- [EXERCISE TASK 1]:
Please say whether each statement below agrees with the column about the Frost poem, answering yes or no and quoting the deciding words of that column. (a) The poem is 13 lines long. (b) Frost wrote the poem as several sentences. (c) The opening line parallels lines in the Book of Psalms.

--- start of SOURCE PASSAGE ---

Write Team: Private post-Easter thoughts by Robert Frost

Robert Cotner, Write Team

A while back, I was committing to memory a Robert Frost poem that had struct my fancy. The structure of the poem had interested me in particular. It was 13 lines long, one line short of a standard sonnet. Why hadn’t the poet created a 14th line and made it a legitimate sonnet? If asked, the poet would have, with his wry smile, said “I said everything I wanted to say in 13 lines – I didn’t need a 14th.”

But most significantly, Frost had written the 13 lines of the poem as a single sentence – and created one of the most remarkable sentences ever written in the English language. Let me recite that poem for you:

She is as in a field a silken tent

At midday when the sunny summer breeze

Has dried the dew and all its ropes relent,

So that in guys it gently sways at ease,

And its supporting central cedar pole,

That is its pinnacle to heavenward

And signifies the sureness of the soul,

Seems to own naught to any single cord,

But strictly held by none, is loosely bound

By countless silken ties of love and thought

To everything on earth the compass round,

And only by one’s going slightly taut

In the capriciousness of summer air

Is of the slightest bondage made aware.”

But what so often happens when you commit a poem to memory, you move to a higher level of understanding of the text, and its meaning greatly expands. I realized that the opening line in structure and theme paralleled lines in the “Book of Proverbs” from the Bible:

“She is like the merchants’ ships;

She bringeth her food from afar.”

What Frost does is create a poem on his version of the ideal woman, which derives from Jewish Wisdom Literature.

--- end of SOURCE PASSAGE ---
--- start of DATA FOR THIS EXERCISE ---

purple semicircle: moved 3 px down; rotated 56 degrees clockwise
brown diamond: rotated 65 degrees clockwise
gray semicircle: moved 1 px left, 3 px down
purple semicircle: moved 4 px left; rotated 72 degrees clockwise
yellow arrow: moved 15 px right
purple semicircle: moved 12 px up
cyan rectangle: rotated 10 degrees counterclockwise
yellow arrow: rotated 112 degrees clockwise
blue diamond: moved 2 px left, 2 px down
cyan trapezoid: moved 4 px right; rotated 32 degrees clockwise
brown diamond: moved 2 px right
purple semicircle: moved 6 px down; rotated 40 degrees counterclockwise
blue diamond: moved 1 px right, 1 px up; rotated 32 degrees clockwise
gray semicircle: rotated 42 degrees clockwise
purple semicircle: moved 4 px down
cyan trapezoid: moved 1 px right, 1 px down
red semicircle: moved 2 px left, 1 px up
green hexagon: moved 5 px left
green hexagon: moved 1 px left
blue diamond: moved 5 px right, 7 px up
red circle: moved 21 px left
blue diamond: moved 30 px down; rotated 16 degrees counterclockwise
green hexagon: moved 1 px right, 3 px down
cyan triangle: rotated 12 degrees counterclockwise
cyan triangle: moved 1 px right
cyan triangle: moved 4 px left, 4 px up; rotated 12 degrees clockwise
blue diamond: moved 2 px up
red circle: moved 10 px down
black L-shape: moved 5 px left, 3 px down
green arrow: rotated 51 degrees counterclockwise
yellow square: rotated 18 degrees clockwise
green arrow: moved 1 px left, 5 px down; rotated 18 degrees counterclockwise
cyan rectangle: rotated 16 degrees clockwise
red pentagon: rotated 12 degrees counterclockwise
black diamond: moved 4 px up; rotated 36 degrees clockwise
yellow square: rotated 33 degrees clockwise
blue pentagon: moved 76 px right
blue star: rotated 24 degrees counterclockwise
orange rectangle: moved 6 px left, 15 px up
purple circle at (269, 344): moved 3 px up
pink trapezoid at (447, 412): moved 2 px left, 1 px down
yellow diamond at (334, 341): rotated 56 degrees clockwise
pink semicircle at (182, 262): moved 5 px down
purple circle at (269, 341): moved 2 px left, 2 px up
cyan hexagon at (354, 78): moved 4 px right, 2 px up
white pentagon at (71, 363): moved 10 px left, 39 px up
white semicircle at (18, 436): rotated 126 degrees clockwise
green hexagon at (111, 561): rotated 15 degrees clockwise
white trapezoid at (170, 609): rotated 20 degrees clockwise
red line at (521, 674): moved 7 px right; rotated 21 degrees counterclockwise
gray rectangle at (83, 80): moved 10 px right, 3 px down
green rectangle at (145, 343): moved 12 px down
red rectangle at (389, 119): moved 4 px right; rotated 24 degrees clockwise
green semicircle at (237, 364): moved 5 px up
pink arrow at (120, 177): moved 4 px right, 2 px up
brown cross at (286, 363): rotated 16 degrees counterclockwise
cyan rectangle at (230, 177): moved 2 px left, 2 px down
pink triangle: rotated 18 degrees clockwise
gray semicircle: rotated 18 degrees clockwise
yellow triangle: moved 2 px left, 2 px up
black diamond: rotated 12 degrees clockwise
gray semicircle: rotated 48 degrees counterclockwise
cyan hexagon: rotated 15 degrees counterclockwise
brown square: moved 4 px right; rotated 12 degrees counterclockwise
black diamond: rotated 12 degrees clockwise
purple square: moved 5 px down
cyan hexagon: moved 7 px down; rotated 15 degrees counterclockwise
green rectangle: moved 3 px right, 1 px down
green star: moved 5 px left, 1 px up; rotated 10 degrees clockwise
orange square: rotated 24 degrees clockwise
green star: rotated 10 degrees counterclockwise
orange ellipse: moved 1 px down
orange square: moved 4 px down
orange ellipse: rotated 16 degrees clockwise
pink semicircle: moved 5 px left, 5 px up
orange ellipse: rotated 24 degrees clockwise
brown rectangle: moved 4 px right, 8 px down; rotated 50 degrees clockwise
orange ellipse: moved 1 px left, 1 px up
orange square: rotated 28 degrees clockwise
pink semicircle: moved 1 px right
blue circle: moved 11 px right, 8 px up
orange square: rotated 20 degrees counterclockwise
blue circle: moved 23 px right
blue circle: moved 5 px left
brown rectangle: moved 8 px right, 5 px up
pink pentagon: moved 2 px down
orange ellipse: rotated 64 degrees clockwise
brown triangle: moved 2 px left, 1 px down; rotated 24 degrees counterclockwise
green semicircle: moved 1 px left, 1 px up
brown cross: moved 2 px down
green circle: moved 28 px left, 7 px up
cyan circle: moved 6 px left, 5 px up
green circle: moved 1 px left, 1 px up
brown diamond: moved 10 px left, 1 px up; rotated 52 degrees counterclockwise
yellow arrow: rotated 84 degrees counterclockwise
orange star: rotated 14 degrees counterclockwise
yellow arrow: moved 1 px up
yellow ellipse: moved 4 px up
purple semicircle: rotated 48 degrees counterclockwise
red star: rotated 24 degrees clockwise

--- end of DATA FOR THIS EXERCISE ---

- [EXERCISE TASK 2]:
Copy out the lines of the records from the first one through the line holding "black diamond: moved", inclusive.

- [FINAL ANSWER 1]:
(a) Yes: "It was 13 lines long, one line short of a standard sonnet."
(b) No: "Frost had written the 13 lines of the poem as a single sentence"
(c) No: "I realized that the opening line in structure and theme paralleled lines in the “Book of Proverbs” from the Bible"

- [FINAL ANSWER 2]:
purple semicircle: moved 3 px down; rotated 56 degrees clockwise
brown diamond: rotated 65 degrees clockwise
gray semicircle: moved 1 px left, 3 px down
purple semicircle: moved 4 px left; rotated 72 degrees clockwise
yellow arrow: moved 15 px right
purple semicircle: moved 12 px up
cyan rectangle: rotated 10 degrees counterclockwise
yellow arrow: rotated 112 degrees clockwise
blue diamond: moved 2 px left, 2 px down
cyan trapezoid: moved 4 px right; rotated 32 degrees clockwise
brown diamond: moved 2 px right
purple semicircle: moved 6 px down; rotated 40 degrees counterclockwise
blue diamond: moved 1 px right, 1 px up; rotated 32 degrees clockwise
gray semicircle: rotated 42 degrees clockwise
purple semicircle: moved 4 px down
cyan trapezoid: moved 1 px right, 1 px down
red semicircle: moved 2 px left, 1 px up
green hexagon: moved 5 px left
green hexagon: moved 1 px left
blue diamond: moved 5 px right, 7 px up
red circle: moved 21 px left
blue diamond: moved 30 px down; rotated 16 degrees counterclockwise
green hexagon: moved 1 px right, 3 px down
cyan triangle: rotated 12 degrees counterclockwise
cyan triangle: moved 1 px right
cyan triangle: moved 4 px left, 4 px up; rotated 12 degrees clockwise
blue diamond: moved 2 px up
red circle: moved 10 px down
black L-shape: moved 5 px left, 3 px down
green arrow: rotated 51 degrees counterclockwise
yellow square: rotated 18 degrees clockwise
green arrow: moved 1 px left, 5 px down; rotated 18 degrees counterclockwise
cyan rectangle: rotated 16 degrees clockwise
red pentagon: rotated 12 degrees counterclockwise
black diamond: moved 4 px up; rotated 36 degrees clockwise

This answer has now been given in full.